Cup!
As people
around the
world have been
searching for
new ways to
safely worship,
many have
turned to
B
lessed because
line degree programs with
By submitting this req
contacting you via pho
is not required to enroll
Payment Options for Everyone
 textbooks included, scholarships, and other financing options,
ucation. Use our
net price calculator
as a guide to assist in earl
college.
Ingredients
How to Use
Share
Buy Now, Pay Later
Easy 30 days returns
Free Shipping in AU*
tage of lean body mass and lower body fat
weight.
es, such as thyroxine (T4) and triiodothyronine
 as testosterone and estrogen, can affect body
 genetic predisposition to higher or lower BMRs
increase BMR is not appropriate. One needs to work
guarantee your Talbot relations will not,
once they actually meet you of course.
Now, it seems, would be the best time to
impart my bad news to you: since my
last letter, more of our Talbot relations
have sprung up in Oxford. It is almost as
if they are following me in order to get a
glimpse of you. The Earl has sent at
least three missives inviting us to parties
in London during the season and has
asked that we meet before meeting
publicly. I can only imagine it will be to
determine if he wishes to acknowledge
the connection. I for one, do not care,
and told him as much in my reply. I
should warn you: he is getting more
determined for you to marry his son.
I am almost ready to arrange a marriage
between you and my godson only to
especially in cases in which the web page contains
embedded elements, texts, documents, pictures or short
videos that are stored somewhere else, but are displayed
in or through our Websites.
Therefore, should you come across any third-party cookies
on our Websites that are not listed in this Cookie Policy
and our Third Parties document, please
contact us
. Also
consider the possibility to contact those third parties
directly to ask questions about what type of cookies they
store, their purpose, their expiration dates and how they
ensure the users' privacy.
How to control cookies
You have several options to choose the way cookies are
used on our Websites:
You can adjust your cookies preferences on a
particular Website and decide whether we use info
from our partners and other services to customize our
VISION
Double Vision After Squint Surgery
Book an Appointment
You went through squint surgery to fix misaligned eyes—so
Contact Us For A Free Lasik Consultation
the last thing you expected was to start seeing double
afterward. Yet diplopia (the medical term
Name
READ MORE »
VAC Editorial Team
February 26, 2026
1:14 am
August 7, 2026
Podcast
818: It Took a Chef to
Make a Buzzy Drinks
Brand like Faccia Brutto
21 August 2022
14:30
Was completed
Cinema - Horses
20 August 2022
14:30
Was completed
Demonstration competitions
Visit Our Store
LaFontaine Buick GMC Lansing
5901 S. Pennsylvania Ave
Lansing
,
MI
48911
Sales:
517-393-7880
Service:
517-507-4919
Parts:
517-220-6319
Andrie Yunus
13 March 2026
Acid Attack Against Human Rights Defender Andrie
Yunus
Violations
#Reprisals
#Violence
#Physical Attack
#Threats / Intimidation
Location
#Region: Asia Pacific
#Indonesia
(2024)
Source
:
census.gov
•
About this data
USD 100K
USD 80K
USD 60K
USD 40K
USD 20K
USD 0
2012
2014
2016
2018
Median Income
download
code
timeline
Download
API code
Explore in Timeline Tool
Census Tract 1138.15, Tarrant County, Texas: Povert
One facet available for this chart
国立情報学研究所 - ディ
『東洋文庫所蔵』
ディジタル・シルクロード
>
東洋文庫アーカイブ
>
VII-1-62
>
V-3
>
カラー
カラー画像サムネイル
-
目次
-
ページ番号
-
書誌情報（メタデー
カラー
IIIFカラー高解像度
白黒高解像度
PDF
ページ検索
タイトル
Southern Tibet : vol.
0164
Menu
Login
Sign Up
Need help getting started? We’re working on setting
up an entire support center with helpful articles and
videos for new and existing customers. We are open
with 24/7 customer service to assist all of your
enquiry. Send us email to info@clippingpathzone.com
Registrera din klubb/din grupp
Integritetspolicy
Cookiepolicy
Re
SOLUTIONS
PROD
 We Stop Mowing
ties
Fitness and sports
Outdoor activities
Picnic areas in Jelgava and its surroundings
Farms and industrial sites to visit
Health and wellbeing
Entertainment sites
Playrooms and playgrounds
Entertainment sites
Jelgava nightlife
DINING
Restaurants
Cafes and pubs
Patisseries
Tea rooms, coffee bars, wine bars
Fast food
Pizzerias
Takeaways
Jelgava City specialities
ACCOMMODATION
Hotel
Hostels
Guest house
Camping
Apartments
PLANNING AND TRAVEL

> [Problem]
Return every line of the records that contains the string "Free", matching its case exactly.

> [Solution for this task]
Free Shipping in AU*
Contact Us For A Free Lasik Consultation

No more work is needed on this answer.